Chief Financial Officer

And on the modern insulins in the U.S., Peter, you asked about what would be the price effect and what would be a volume mix effect. And basically, you could say it's slightly more than 2/3 that is priced and slightly less than 1/3, which is a market share and volume increase -- and the volume increase primarily coming, of course, from Levemir in the U.S. And then you also asked what is the impact on the growth rate from the development in inventories in China. And there, I would estimate, probably to the tune of 5% is the split between fourth quarter 2013 being shifted into the first quarter of this year.
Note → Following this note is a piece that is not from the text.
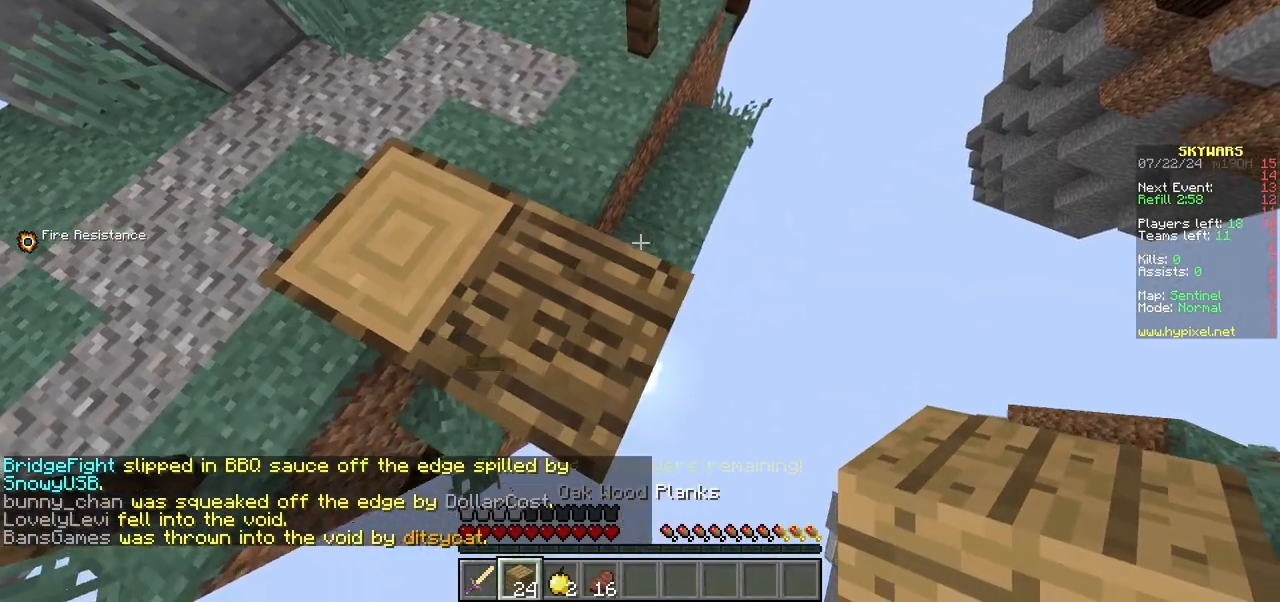
{"keys": ["d", "s"], "mouse": ["right"], "events": [[333, "mouse_right", "down"]]}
A magnitude of 5% on China growth, that would be our guesstimate. Lars Rebien Sørensen: Okay. And ladies and gentlemen, that concludes our call for the Q1. We will be back -- our investment team will be out on the road talking to many of you during the next days, but we'll be back after summer holidays with the numbers for the first half. Thank you very much.

Operator

Operator

Ladies and gentlemen, this will conclude today's conference call. Thank you for your participation. You may now disconnect.